┏━━

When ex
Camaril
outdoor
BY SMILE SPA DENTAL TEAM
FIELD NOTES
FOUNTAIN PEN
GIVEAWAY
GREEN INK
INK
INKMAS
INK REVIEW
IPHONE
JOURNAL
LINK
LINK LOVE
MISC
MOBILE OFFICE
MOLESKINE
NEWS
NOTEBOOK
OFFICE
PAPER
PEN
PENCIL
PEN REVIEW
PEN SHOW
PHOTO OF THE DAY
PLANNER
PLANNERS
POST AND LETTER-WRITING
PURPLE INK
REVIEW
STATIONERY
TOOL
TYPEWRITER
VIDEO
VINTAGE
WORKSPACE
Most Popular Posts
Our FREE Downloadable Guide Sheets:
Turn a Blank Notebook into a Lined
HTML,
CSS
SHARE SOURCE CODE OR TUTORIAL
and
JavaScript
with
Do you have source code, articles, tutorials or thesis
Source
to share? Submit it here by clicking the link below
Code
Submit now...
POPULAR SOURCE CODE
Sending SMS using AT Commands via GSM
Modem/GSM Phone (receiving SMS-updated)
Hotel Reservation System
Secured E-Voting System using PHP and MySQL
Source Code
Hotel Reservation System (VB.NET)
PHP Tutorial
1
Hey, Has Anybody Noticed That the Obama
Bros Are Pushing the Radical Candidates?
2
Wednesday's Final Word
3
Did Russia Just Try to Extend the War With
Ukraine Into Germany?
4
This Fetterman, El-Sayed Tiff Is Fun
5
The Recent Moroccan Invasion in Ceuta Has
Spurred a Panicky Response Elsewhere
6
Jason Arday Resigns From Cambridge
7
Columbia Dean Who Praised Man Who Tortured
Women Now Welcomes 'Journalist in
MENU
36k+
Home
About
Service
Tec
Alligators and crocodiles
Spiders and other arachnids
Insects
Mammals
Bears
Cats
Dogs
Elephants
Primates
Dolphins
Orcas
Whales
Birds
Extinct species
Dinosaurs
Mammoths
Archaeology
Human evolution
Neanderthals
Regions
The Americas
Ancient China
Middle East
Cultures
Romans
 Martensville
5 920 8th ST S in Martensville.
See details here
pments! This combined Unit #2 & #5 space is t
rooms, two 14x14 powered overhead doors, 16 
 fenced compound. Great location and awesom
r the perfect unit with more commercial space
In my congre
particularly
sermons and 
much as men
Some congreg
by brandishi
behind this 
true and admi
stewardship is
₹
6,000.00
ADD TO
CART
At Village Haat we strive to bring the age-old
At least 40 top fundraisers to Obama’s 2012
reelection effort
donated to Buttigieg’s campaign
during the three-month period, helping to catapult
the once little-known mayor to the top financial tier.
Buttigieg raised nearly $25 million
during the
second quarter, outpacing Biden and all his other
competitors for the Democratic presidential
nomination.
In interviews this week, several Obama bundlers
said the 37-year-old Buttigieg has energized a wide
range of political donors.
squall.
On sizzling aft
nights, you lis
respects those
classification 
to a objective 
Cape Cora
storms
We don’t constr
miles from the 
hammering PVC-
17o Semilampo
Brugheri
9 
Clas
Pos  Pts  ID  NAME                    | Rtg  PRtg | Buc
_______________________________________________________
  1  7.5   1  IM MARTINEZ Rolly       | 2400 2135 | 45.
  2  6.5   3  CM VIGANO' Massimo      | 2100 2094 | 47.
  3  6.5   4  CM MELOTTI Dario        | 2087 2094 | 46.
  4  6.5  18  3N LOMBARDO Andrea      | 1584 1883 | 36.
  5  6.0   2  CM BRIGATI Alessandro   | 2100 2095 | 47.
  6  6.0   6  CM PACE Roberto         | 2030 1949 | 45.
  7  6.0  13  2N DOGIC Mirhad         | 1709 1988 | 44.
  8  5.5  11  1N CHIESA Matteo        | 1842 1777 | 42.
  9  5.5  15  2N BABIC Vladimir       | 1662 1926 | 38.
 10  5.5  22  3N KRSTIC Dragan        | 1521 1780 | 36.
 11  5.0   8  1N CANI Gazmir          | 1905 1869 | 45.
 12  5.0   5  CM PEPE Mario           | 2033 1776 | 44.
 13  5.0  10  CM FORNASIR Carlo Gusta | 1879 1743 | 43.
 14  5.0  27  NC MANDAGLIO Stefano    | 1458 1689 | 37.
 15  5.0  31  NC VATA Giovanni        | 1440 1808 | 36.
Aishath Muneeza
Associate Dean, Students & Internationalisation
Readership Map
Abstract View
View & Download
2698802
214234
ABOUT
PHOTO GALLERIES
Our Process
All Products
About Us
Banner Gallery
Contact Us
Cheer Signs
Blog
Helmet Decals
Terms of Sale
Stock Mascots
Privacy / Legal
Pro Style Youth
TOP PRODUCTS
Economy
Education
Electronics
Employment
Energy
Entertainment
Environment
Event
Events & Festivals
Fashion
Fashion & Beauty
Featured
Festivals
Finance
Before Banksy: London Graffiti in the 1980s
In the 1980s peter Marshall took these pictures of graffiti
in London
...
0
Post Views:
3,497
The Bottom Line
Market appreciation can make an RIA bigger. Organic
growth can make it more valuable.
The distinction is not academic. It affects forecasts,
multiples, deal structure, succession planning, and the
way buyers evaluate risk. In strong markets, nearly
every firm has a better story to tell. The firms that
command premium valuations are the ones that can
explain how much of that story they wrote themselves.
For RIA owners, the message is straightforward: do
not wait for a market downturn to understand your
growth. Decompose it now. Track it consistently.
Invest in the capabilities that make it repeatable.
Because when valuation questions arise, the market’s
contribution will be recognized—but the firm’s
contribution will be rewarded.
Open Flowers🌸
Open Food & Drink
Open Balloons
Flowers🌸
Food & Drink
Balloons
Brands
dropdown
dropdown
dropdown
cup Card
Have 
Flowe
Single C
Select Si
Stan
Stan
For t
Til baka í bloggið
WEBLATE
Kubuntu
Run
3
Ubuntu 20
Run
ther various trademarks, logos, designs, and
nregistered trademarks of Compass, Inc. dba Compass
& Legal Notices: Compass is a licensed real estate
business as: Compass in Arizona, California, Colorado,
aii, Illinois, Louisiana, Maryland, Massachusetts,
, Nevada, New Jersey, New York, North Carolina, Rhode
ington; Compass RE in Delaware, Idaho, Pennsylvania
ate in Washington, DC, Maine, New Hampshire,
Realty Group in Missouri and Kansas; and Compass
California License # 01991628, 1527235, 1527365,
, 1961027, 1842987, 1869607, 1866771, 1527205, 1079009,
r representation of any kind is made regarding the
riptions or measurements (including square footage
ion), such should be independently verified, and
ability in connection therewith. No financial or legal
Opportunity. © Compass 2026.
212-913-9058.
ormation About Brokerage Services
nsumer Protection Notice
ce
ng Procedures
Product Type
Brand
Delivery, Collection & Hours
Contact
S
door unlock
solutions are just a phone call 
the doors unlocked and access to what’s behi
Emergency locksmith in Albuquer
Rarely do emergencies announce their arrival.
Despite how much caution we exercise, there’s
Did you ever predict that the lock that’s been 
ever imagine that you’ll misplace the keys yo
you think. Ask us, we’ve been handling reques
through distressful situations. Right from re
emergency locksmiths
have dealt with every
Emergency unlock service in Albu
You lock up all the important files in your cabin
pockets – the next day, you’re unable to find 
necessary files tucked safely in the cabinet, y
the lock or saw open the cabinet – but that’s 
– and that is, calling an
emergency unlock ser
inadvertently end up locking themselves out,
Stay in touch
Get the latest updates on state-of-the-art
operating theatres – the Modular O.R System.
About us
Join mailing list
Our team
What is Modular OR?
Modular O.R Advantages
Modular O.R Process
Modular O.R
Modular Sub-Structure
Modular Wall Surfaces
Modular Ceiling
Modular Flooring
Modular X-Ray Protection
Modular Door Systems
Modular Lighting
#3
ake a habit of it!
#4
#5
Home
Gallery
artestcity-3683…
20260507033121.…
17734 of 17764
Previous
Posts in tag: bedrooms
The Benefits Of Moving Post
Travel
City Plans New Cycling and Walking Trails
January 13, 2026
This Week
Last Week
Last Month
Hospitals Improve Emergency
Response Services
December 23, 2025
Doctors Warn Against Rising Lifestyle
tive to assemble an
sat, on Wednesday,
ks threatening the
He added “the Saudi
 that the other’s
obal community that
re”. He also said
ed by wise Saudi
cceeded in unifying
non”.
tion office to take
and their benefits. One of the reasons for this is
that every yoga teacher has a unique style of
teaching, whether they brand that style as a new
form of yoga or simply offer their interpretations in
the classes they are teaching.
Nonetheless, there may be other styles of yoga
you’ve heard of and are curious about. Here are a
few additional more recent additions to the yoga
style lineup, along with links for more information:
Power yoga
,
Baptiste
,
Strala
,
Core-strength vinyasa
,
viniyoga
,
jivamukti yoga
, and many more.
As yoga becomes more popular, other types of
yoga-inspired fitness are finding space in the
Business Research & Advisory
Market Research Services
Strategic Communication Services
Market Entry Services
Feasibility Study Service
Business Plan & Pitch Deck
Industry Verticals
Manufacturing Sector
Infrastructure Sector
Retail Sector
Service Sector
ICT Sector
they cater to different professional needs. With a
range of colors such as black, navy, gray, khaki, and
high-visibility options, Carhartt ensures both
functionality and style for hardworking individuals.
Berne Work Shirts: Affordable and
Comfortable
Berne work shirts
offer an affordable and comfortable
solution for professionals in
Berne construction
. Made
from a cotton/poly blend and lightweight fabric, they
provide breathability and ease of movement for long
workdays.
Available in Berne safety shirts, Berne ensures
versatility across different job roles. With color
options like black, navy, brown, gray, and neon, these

┗━━

**EXERCISE**
Edit the stretch of the listing from its start through the line containing "Submit now..." by swapping "MOLESKINE" for "SKETCHBOOK", and return those lines with everything else left as is.

**PROBLEM SOLUTION**
When ex
Camaril
outdoor
BY SMILE SPA DENTAL TEAM
FIELD NOTES
FOUNTAIN PEN
GIVEAWAY
GREEN INK
INK
INKMAS
INK REVIEW
IPHONE
JOURNAL
LINK
LINK LOVE
MISC
MOBILE OFFICE
SKETCHBOOK
NEWS
NOTEBOOK
OFFICE
PAPER
PEN
PENCIL
PEN REVIEW
PEN SHOW
PHOTO OF THE DAY
PLANNER
PLANNERS
POST AND LETTER-WRITING
PURPLE INK
REVIEW
STATIONERY
TOOL
TYPEWRITER
VIDEO
VINTAGE
WORKSPACE
Most Popular Posts
Our FREE Downloadable Guide Sheets:
Turn a Blank Notebook into a Lined
HTML,
CSS
SHARE SOURCE CODE OR TUTORIAL
and
JavaScript
with
Do you have source code, articles, tutorials or thesis
Source
to share? Submit it here by clicking the link below
Code
Submit now...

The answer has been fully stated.